Doesn't apple juice ferment after a long period of time??

Forgive me if this sounds like a stupid question...my boyfriend's Mom tends to give us alot of extra groceries when we visit (which is very nice of her). She gave us some "Juicy Juice" apple juice boxes. My boyfriend and our 3 girls already drank some. As I was getting to make thier school (and work) lunches last night..I noticed the experation date on them is July of 2004! I threw the rest of them away....isn't that bad for them?? (no one got sick or anything)


Answers:
Usually, the date on a container is the time to use it where the manufacturer can guarantee that it's good. Beyond that, they no longer guarantee it (meaning that you'd get a refund if it was bad before that date). It doesn't mean that after that date it goes bad instantly. It can be (and generally is) good for a good long while after that. This can be true only if the original seal on the packaging remains intact and undisturbed. Juice is usually pasteurized to kill any bugs that would normally cause the juice to rot or ferment. It's not 100%, but as long as the seal is intact and no oxygen gets in, no infections or rotting should occur. Lower end, and artificial juices (cheap juice) uses preservatives which are intended to do the same thing. It's not always as effective, and, well...they're preservatives...that's just not good. Fortunately, "Juicy Juice" is among the better brands of juice, and they're pasteurized and preservative-free.

As long as the bottle wasn't bulging or pressurized (the vacuum seal "inhaled" instead of popping like a soda bottle) then it's usually safe to say that fermentation or rotting hasn't occurred. If it still smells good (not sour, putrid, moldy or yeasty) and a tiny taste doesn't burn or worse, the it's most likely safe to consume. I do speak in generalities because there's no way I could say 100%
For that reason, even though nobody got sick, you're better off having thrown it away to stay safe. If nobody got sick, then it very likely wasn't bad at all.

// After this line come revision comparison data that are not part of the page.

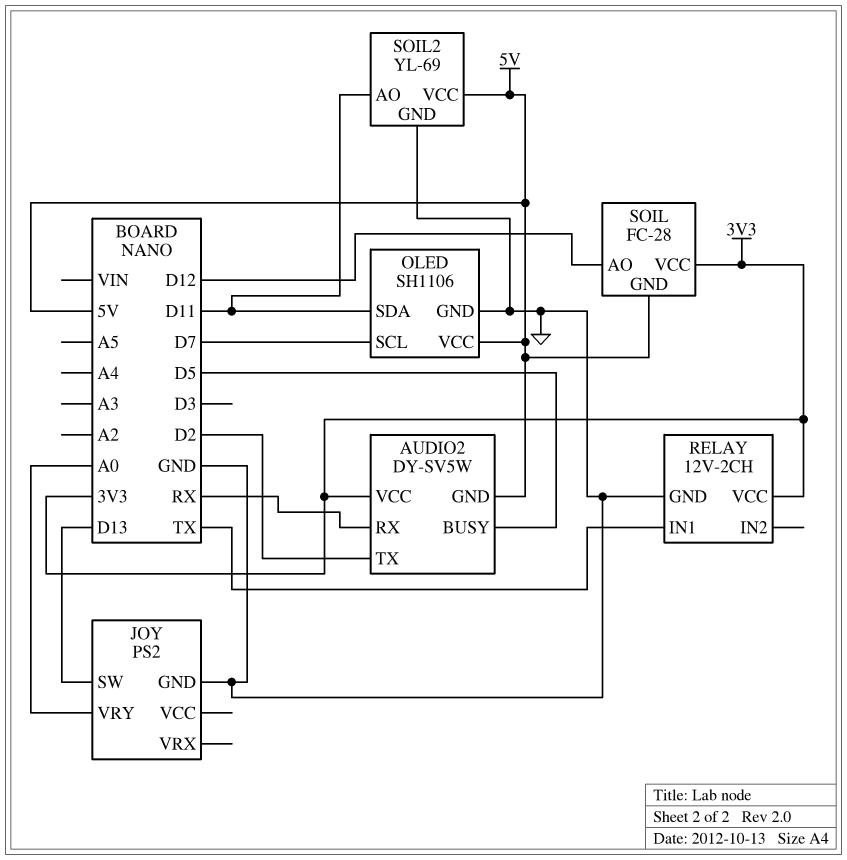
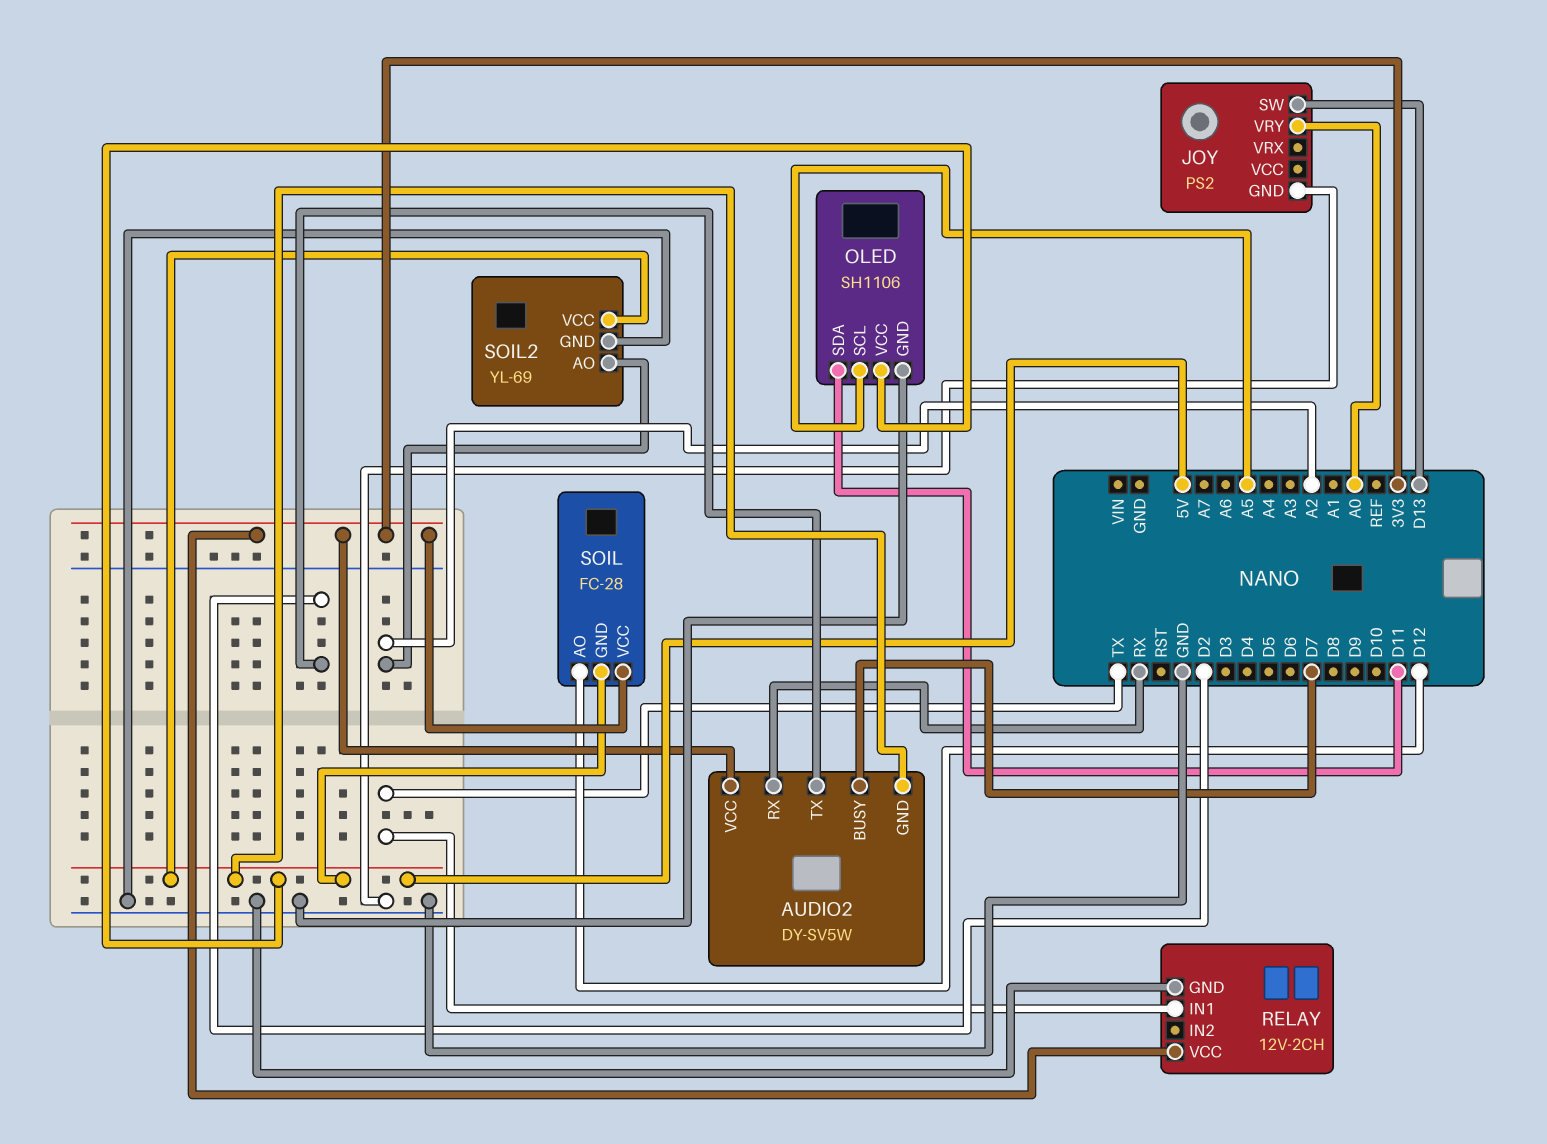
AUDIO2 pin BUSY: D5 -> D7
OLED pin SCL: D7 -> A5
SOIL2 pin AO: D11 -> A2

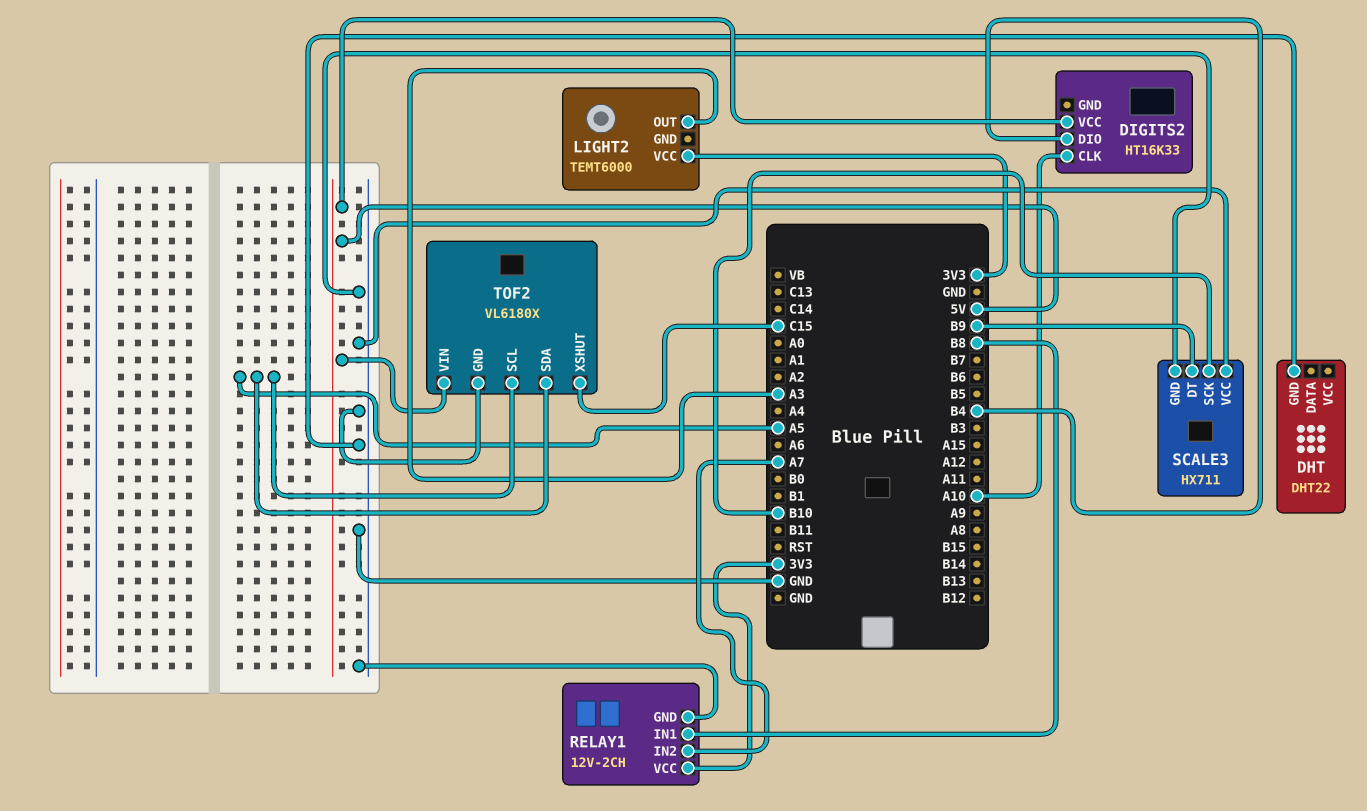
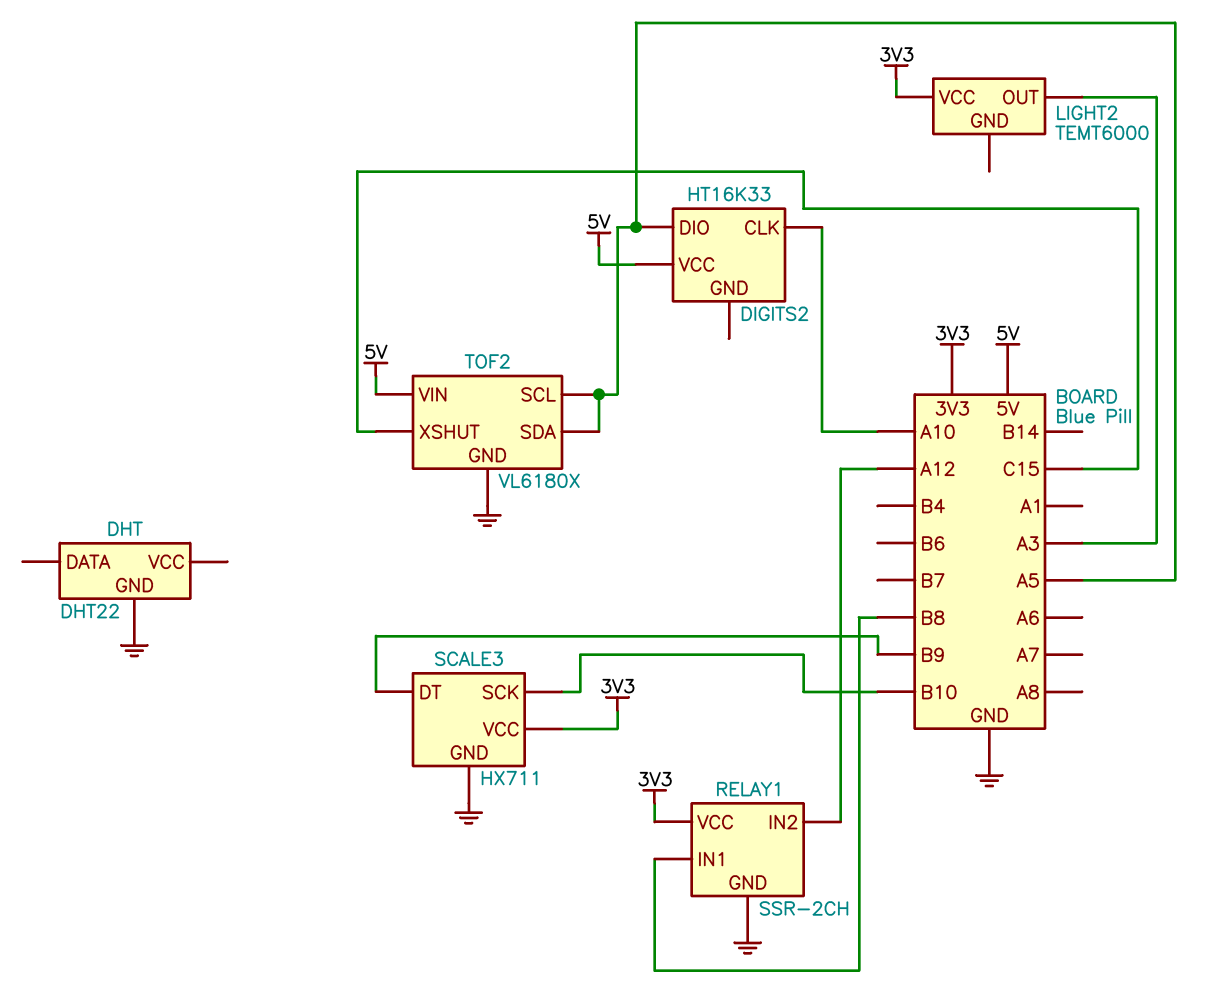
DIGITS2 pin DIO: B4 -> A5
RELAY1: 12V-2CH -> SSR-2CH
RELAY1 pin IN2: A7 -> A12
SCALE3 pin VCC: GND -> 3V3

Time is not enough for fermentation to occur...it needs some kind of organism living in it (most commonly wild yeast) for it to occur. Vinegar is the same way...it requires a specific set of conditions in order to become vinegaer (most often *after* fermentation as it's a reaction with acetobacter bacteria and alcohol).

Hope this helps to set your mind at ease a little.

Store bought apple juice is most likely to be pasturized.
But fresh apples crushed and pressed to get the juice makes the finest apple wine,, Apple Jack,, or Hard Cider.

It only ferments if you add yeast. Otherwise, it just turns to vinegar.